Les échantillons sont testés pour les hormones indiquant le stress, la grossesse et la nutrition, ainsi que les toxiques. Giles recueille également des gouttelettes de respiration suspendues en l’air à l’aide d’un drone qui s’abaisse après une baleine expirée et plongé.

«Nous essayons de créer des dossiers de santé individuels.

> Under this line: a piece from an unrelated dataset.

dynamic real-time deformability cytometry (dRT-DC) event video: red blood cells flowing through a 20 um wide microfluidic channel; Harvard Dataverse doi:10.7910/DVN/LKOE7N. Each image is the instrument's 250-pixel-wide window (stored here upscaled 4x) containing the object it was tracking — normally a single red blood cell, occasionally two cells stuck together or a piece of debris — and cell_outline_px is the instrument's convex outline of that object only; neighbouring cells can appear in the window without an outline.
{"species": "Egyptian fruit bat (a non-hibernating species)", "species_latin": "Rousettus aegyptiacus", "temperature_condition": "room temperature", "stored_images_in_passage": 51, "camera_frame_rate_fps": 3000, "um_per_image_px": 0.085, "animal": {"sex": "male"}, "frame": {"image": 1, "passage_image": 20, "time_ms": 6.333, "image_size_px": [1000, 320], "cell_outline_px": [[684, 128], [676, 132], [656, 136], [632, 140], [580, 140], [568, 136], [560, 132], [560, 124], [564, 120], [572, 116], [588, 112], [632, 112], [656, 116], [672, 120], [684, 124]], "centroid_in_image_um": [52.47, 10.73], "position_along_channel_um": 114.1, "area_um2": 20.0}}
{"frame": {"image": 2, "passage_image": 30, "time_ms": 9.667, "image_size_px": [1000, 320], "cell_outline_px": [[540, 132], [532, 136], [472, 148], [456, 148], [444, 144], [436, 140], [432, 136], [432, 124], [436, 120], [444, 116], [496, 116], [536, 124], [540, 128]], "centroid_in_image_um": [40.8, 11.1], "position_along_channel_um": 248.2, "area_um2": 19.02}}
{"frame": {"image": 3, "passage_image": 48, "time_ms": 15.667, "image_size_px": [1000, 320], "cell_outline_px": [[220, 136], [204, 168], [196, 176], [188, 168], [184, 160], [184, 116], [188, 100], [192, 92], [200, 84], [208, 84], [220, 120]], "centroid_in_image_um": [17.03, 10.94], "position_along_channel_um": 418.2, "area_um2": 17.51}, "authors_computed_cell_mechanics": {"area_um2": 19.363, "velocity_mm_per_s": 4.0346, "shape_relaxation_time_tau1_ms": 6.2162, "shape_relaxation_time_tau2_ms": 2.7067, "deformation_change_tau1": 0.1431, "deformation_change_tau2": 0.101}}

Tout comme vous avez un dossier de santé avec votre médecin», a-t-elle déclaré. « Il essaie vraiment d’avoir une idée très, très claire de ce qui se passe avec les baleines individuelles. »

L’objectif est de prendre ces dossiers individuels et de regarder la santé collective des tueurs de tueurs résidents du Sud, qui sont confrontés à des menaces en raison du manque de proies, en particulier du saumon quinnat, des troubles physiques et du bruit des vaisseaux et des produits chimiques dans leur environnement et leur chaîne alimentaire, a déclaré Giles.

«Toutes ces informations sont des informations que nous pouvons fournir aux gestionnaires au Canada et aux États-Unis pour aider à stimuler la politique pour, espérons-le, récupérer ces baleines», a-t-elle déclaré.

Si les baleines sont saines et florissantes, cela signifie que l’habitat est sain, ce qui est également une bonne nouvelle pour les gens, a-t-elle dit, car tous les produits chimiques toxiques affectant les baleines tueurs affectent également quiconque consomme des poissons de la mer de Salish.

Le discours de Giles, qui fait partie de l’Ocean Week Victoria, se déroule de 19 h à 21 h vendredi au 4418 Bedwell Harbor Rd.